The cougar sits on the man's lap, both of their heads tossed back with closed eyes and open mouths. The strange position of these two beings, who are often enemies, leaves one curious as to their relationship.
The sculpture was carved on-site in 1972 by artist Richard Beyer.
Beyer's artist statement, found in the book “Sculpture in Place: A Campus As Site,” by Sarah Clark-Langager, explains the inspiration for the piece. Beyer tells the story of a man who used to live on Sehome Hill, hunting cougars for money until his vigorous lifestyle and love of whiskey forced him to retire. In his old age and drunken state, the man had a “ghostly re-meeting” and reconciliation with a cougar.
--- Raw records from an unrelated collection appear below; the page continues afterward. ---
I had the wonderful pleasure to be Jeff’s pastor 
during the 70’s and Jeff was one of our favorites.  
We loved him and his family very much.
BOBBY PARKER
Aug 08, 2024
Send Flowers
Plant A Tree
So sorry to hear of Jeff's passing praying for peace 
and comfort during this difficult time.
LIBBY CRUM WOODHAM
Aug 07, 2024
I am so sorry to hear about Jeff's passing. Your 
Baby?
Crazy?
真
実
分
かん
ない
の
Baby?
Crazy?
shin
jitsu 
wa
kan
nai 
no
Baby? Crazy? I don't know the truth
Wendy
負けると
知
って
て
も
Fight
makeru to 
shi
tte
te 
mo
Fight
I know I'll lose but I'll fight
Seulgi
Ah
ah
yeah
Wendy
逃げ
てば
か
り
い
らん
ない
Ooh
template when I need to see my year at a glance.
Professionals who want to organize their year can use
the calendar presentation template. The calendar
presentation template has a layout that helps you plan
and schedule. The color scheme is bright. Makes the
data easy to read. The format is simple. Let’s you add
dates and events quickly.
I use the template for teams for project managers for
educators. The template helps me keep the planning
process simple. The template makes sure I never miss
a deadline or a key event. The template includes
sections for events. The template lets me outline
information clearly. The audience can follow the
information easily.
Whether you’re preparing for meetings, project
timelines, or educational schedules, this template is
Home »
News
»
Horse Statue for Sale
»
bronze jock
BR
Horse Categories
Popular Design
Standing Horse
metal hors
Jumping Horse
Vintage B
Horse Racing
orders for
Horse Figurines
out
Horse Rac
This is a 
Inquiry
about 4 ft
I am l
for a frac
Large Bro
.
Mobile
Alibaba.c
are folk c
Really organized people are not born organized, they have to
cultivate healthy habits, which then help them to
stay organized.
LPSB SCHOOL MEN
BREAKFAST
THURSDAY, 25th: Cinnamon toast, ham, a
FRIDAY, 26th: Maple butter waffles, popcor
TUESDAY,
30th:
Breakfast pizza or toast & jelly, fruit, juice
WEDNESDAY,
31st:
Beyer said he found the story in a book called “Far Corners.”
“He has the cougar on his lap, they both are drunk, there is a whiskey jug down in the corner of the statue and they are singing ‘America.’ That is a true story!” Beyer said in his artist statement.
In her description of the piece, Clark-Langager said, “Just as he is interested in the full range of human behavior, he most often uses animal symbols or humans in relation to animals.”